Microsoft 社の月例セキュリティ更新プログラムは、比較的軽微な脆弱性に対するものでした。71 件の脆弱性が公開され、Azure および Office 製品スイートの問題などが修正されています。3 月のセキュリティ更新プログラムで「緊急」と評価された脆弱性は 2 件のみでした。2 月のセキュリティ更新プログラムで「緊急」と評価された脆弱性はなかったわけですが、今月の少なさも際立っています。
今月公開された脆弱性の中に Microsoft 社が実際の悪用を確認しているものはなく、重大度スコアは最高でも 10 点中 8.8 点となっています。
最も深刻な問題は CVE-2022-23277 です。これは Microsoft Exchange Server のリモートコード実行の脆弱性です。Microsoft 社によると、この脆弱性がエクスプロイトされると Exchange Server アカウントが侵害されて、任意のコードまたはリモートコードが実行される危険性があります。ユーザーが認証されると、悪意のあるコードがネットワーク呼び出しを通じてサーバーアカウントのコンテキストでトリガーされる危険性があります。
今月「緊急」と評価されたもう 1 つの脆弱性(CVE-2022-24501)は、Microsoft Store で提供されている VP9 ビデオ拡張機能アプリに存在します。攻撃者は、細工された悪意のあるビデオファイルを標的が開くように仕向けます。これによって標的のマシンで任意のコードが実行される危険性があります。Microsoft 社はこのアプリの自動更新を提供しているため、修正をインストールするためにユーザーが操作を行う必要はありませんが、ソフトウェアのバージョンが 1.0.42791.0 以降であることを確認することをお勧めします。
他の 69 件の脆弱性のうち、1 件は「警告」と評価されており、残りは「重要」と評価されています。
Microsoft 社が今月公開した脆弱性の一覧については、更新ページをご覧ください。
Talos では今回公開された脆弱性の一部に対して、エクスプロイト試行を検出できるように以下の SNORTⓇ ルールをリリースしました。今後、脆弱性に関する新たな情報が追加されるまでの間は、ルールが追加されたり、現行のルールが変更されたりする場合がありますのでご注意ください。Cisco Secure Firewall のお客様は SRU を更新し、最新のルールセットをご使用ください。オープンソースの Snort サブスクライバルールセットをお使いであれば、Snort.org で購入可能な最新のルールパックをダウンロードすることで、最新状態を維持できます。
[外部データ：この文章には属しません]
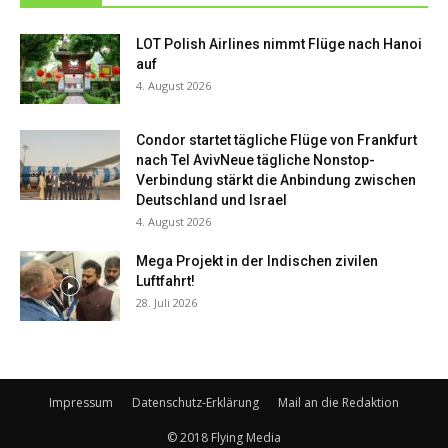
LOT Polish Airlines nimmt Flüge nach Hanoi
auf
4. August 2026
Condor startet tägliche Flüge von Frankfurt
nach Tel AvivNeue tägliche Nonstop-
Verbindung stärkt die Anbindung zwischen
Deutschland und Israel
4. August 2026
Mega Projekt in der Indischen zivilen
Luftfahrt!
28. Juli 2026
Impressum
Datenschutz-Erklärung
Mail an die Redaktion
© 2018 Flying Media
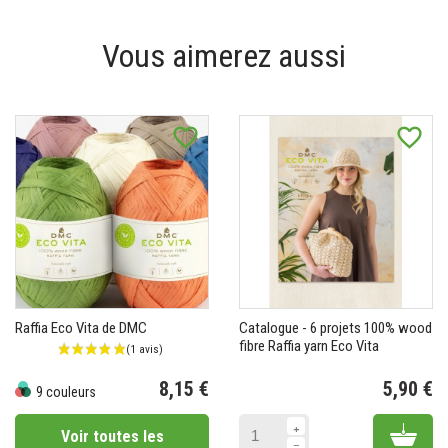
Vous aimerez aussi
favorite_border
favorite_border
Raffia Eco Vita de DMC
Catalogue - 6 projets 100% wood
fibre Raffia yarn Eco Vita
8,15 €
5,90 €
9 couleurs
Prix
Pr
Add 
Voir toutes les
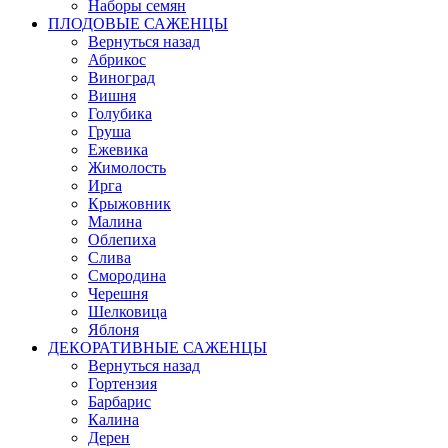
Наборы семян
ПЛОДОВЫЕ САЖЕНЦЫ
Вернуться назад
Абрикос
Виноград
Вишня
Голубика
Груша
Ежевика
Жимолость
Ирга
Крыжовник
Малина
Облепиха
Слива
Смородина
Черешня
Шелковица
Яблоня
ДЕКОРАТИВНЫЕ САЖЕНЦЫ
Вернуться назад
Гортензия
Барбарис
Калина
Дерен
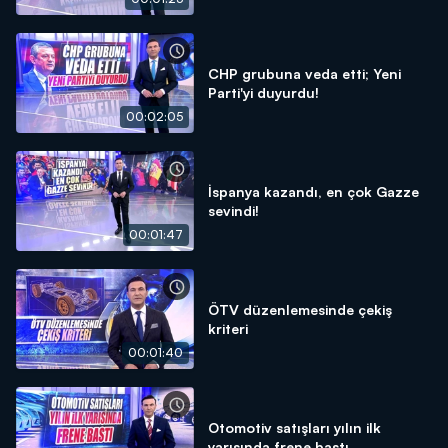
CHP grubuna veda etti; Yeni
Parti'yi duyurdu!
00:02:05
İspanya kazandı, en çok Gazze
sevindi!
00:01:47
ÖTV düzenlemesinde çekiş
kriteri
00:01:40
Otomotiv satışları yılın ilk
yarısında frene bastı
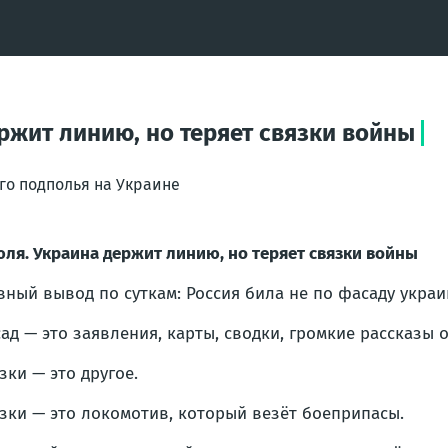
ержит линию, но теряет связки войны
го подполья на Украине
юля. Украина держит линию, но теряет связки войны
вный вывод по суткам: Россия била не по фасаду украи
ад — это заявления, карты, сводки, громкие рассказы о
зки — это другое.
зки — это локомотив, который везёт боеприпасы.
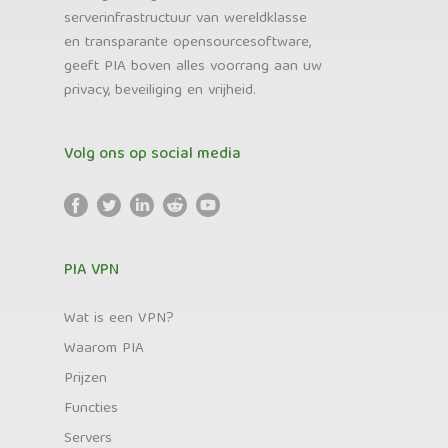
serverinfrastructuur van wereldklasse
en transparante opensourcesoftware,
geeft PIA boven alles voorrang aan uw
privacy, beveiliging en vrijheid.
Volg ons op social media
PIA VPN
Wat is een VPN?
Waarom PIA
Prijzen
Functies
Servers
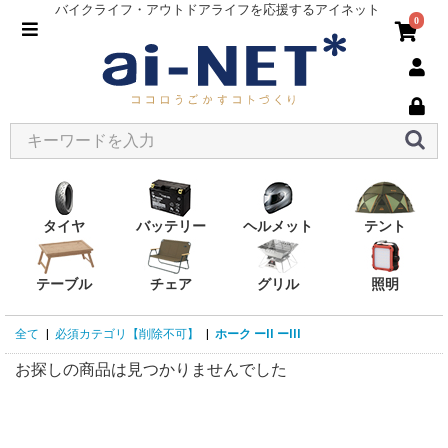
バイクライフ・アウトドアライフを応援するアイネット
0
タイヤ
バッテリー
ヘルメット
テント
テーブル
チェア
グリル
照明
全て
|
必須カテゴリ【削除不可】
|
ホーク ーII ーIII
お探しの商品は見つかりませんでした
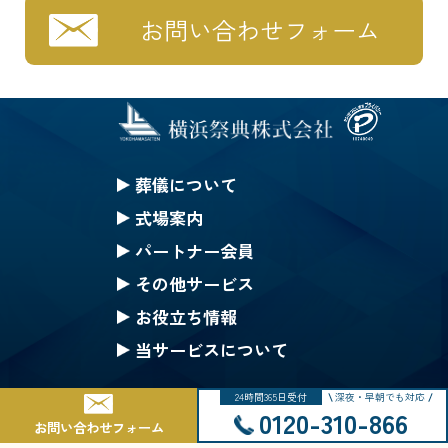
お問い合わせフォーム
葬儀について
セレモニークレジット
式場案内
一般葬
セレモニーホール神奈川
パートナー会員
家族葬
ハートステージ都筑
無料会員の特典
その他サービス
一日葬
安置所
果物
みんなのちから会員特典
お役立ち情報
お別れ葬
式場一覧の案内
仏壇・仏具 選択(一覧)
生花等のご注文
ご葬儀Q&A
当サービスについて
直葬
戸塚斎場
葬儀にまつわるコラム
採用情報
24時間365日受付
深夜・早朝でも対応
公葬
北部斎場
Copyright © 2002-2025 Yokohama Saiten Co.,Ltd. All rights reserved.
サイトマップ
0120-310-866
お問い合わせフォーム
ご葬儀の流れ
南部斎場
個人情報保護基本方針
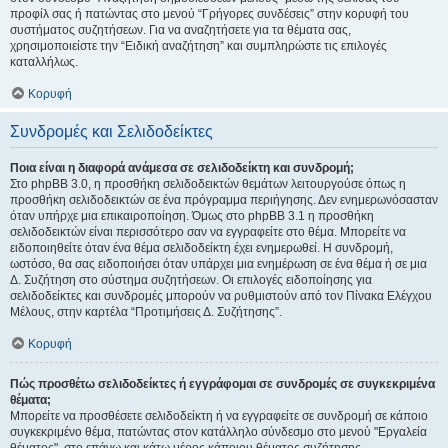
προφίλ σας ή πατώντας στο μενού “Γρήγορες συνδέσεις” στην κορυφή του
συστήματος συζητήσεων. Για να αναζητήσετε για τα θέματα σας,
χρησιμοποιείστε την “Ειδική αναζήτηση” και συμπληρώστε τις επιλογές
καταλλήλως.
Κορυφή
Συνδρομές και Σελιδοδείκτες
Ποια είναι η διαφορά ανάμεσα σε σελιδοδείκτη και συνδρομή;
Στο phpBB 3.0, η προσθήκη σελιδοδεικτών θεμάτων λειτουργούσε όπως η
προσθήκη σελιδοδεικτών σε ένα πρόγραμμα περιήγησης. Δεν ενημερωνόσασταν
όταν υπήρχε μια επικαιροποίηση. Όμως στο phpBB 3.1 η προσθήκη
σελιδοδεικτών είναι περισσότερο σαν να εγγραφείτε στο θέμα. Μπορείτε να
ειδοποιηθείτε όταν ένα θέμα σελιδοδείκτη έχει ενημερωθεί. Η συνδρομή,
ωστόσο, θα σας ειδοποιήσει όταν υπάρχει μια ενημέρωση σε ένα θέμα ή σε μια
Δ. Συζήτηση στο σύστημα συζητήσεων. Οι επιλογές ειδοποίησης για
σελιδοδείκτες και συνδρομές μπορούν να ρυθμιστούν από τον Πίνακα Ελέγχου
Μέλους, στην καρτέλα “Προτιμήσεις Δ. Συζήτησης”.
Κορυφή
Πώς προσθέτω σελιδοδείκτες ή εγγράφομαι σε συνδρομές σε συγκεκριμένα
θέματα;
Μπορείτε να προσθέσετε σελιδοδείκτη ή να εγγραφείτε σε συνδρομή σε κάποιο
συγκεκριμένο θέμα, πατώντας στον κατάλληλο σύνδεσμο στο μενού "Εργαλεία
今回のセキュリティ更新プログラムに対応してエクスプロイトを検出する Snort ルールは、59210 ~ 59217、59220、59221 です。
本稿は 2022 年 03 月 08 日に Talos Group のブログに投稿された「Microsoft Patch Tuesday for March 2022 — Snort rules and prominent vulnerabilities」の抄訳です。